ERIS is a standard for content-adressed storage that came out
of feature-creep frustrations with the standards provided by
other content-addressed storage systems.
IPFS certainly has some standards that can be used for binary caches but
they tend to make everything extensible, which can cause more trouble than
it saves.
I just had another discussion regarding P2P cache network here:
From what I hear we just need to do a PR to a good namespace nix.experimental.p2p-cache.enable or something good sounding like that to be able to focus our testing at scale.
I’m definitely interested on this, looks like the best way to allow binary caches to scale with the number of users without increasing costs for the foundation as much
I do see the benefit, that P2P seems to fit to the nature of NixOS.
I love p2p principles, and in a lot of cases (like, A LOT OF CASES) I consider the lack of professional users, and the presence of phones as platform as two of the main reasons, why it does not work.
I think Matrix is the best example: The vast majority of users is registered on matrix.org.
It was originally designed to be peer to peer, and they realized at one point, that a shortcut towards a decentralized approach is the prefered option for them.

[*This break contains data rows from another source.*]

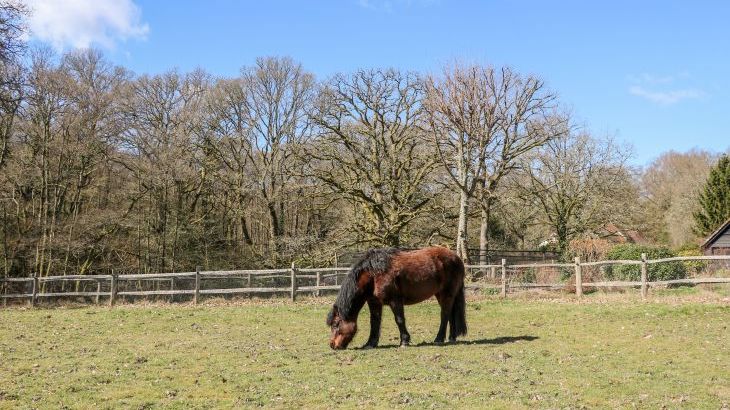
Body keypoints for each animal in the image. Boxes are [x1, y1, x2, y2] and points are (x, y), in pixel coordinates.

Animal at [326, 247, 466, 350]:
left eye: (336, 324)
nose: (332, 345)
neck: (374, 274)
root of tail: (457, 258)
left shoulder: (395, 301)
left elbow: (399, 320)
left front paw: (404, 341)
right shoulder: (374, 303)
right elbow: (374, 322)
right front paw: (370, 343)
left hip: (446, 294)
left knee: (445, 315)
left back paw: (439, 339)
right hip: (442, 294)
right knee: (451, 314)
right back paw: (452, 338)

Mostly due to the Python nature of the reference implementation, and the fact that most users do not run their own node - big surprise - it ended up being a centralized service, to a certain part.
And the next argument is, that p2p runs poorly on mobile devices. Internet connection, battery life and storage room are just three, but major reasons to not go p2p with mobile devices.
NixOS is opposite to that strong in the server market, which means we have a lot of people willing to stay online and share.
Its very similar to a Torrent service, at that point.
And we are using desktops and stationary laptops as the primary personal computing devices.
I think hosting packages the peer to peer way is a very good idea.
Also, not even online. Four out of five times the thing I’m installing is already installed on another machine in the same room as me. I want my students to be able to grab stuff from my Desktop through a local gigabit connection.